Всю весну мальчик провалялся в жестокой лихорадке, и дворовые уверены были, что маленький барин не выживет. Веневицкая даже не сочла нужным сообщать о болезни Никиты отцу: «Всё равно мальчик не жилец, а на доктора только будут лишние расходы». Но полковник Закатов всё-таки вынужден был послать за доктором – после того как кухарка Феоктиста на свой страх и риск прорвалась в кабинет барина, рухнула ему в ноги и взвыла, что младший барчук кончается. Доктор приехал из уезда, прописал капли и обтирания, усмехнулся на осторожное предположение Феоктисты о цыганском сглазе, взял три рубля, отобедал и уехал.
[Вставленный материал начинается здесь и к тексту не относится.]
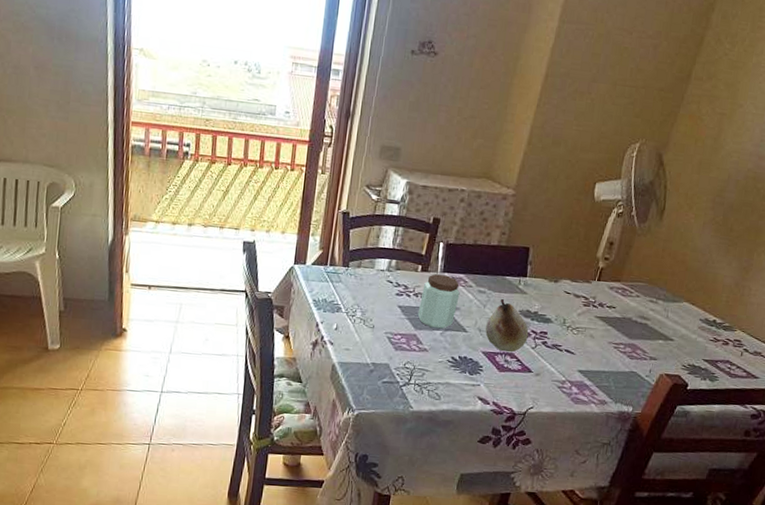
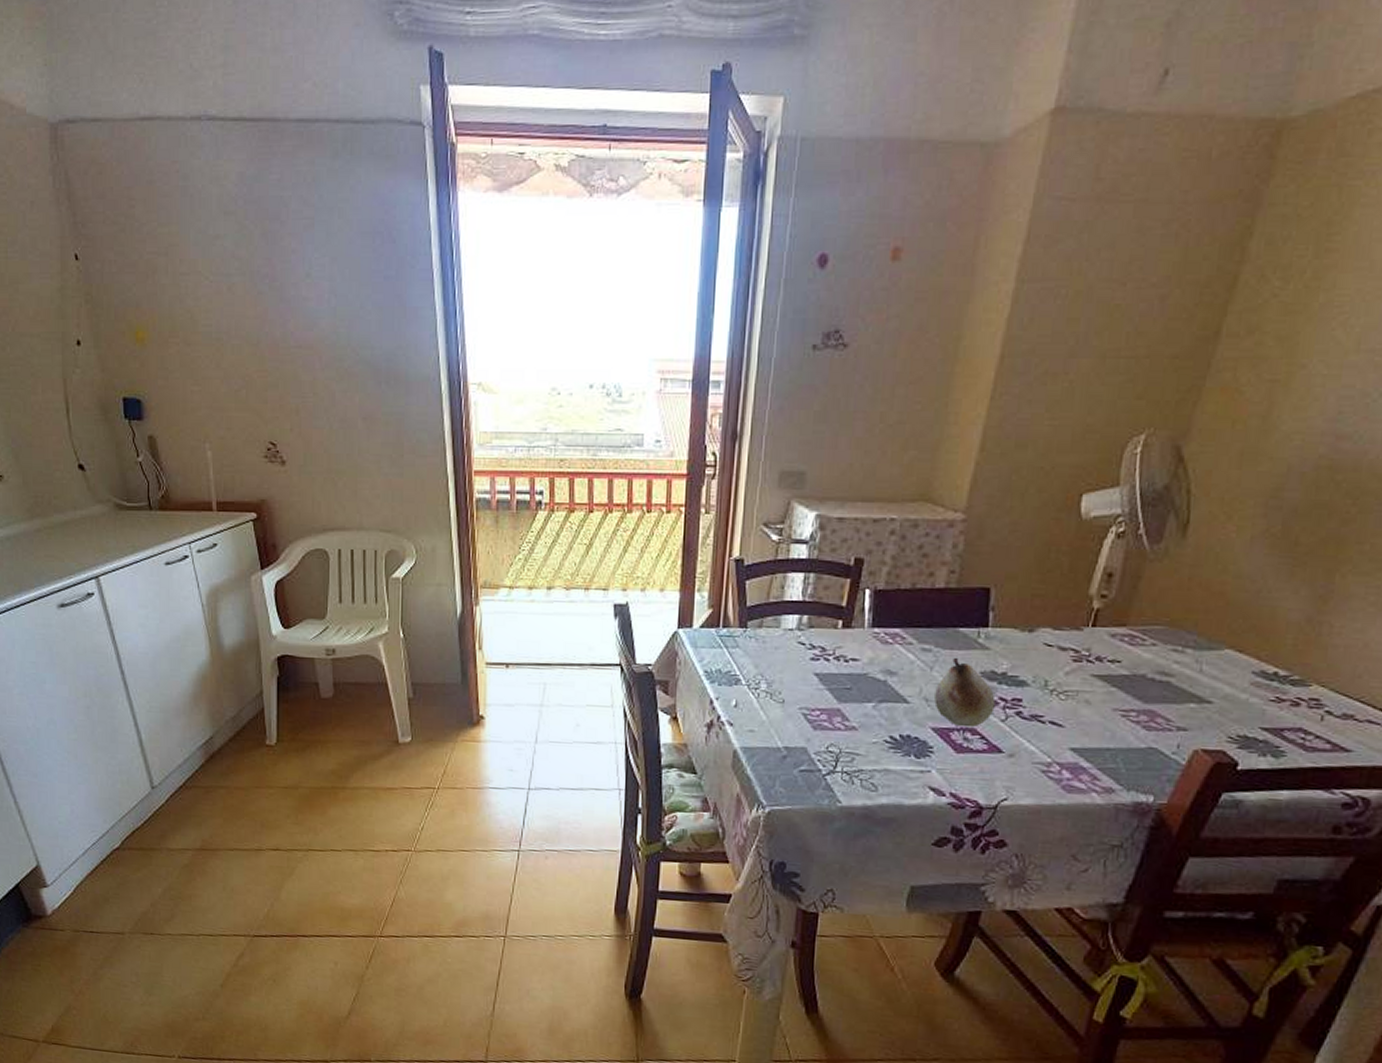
peanut butter: present [417,274,460,329] -> none [840,630,896,700]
– Он же всё равно умрёт, Владимир Павлович! – отрывисто сказала Веневицкая, с ненавистью косясь на встревоженную кухарку. – Думаю, стоит послать за священником.
– Подождём, – мрачно сказал полковник. – Может, ничего ещё… обойдётся.
Он не ошибся: Никита выжил. И очнулся тёплым майским вечером, когда за окном едва смеркалось. Через подоконник лезла голубая кипень цветущей сирени, от неё сладко и терпко пахло в комнате, где-то над ухом тонко пищал комар. Никита лежал неподвижно, смотрел в низкий, затянутый паутиной потолок, чувствовал, что очень хочет пить и что надо бы позвать кого-нибудь. Потом вспомнил: «Цыгане уехали. Катька ушла». – и острая боль толкнула под сердце. Смертное, безнадёжное отчаяние прошло, притупилось долгой болезнью, но глухое чувство тоски осталось в душе навсегда. До дня прощания с Катькой на дороге Никита не думал о том, как несчастлив. Теперь же он знал и понимал это. И чувствовал, что изменить этого нельзя, а можно только притерпеться и жить дальше.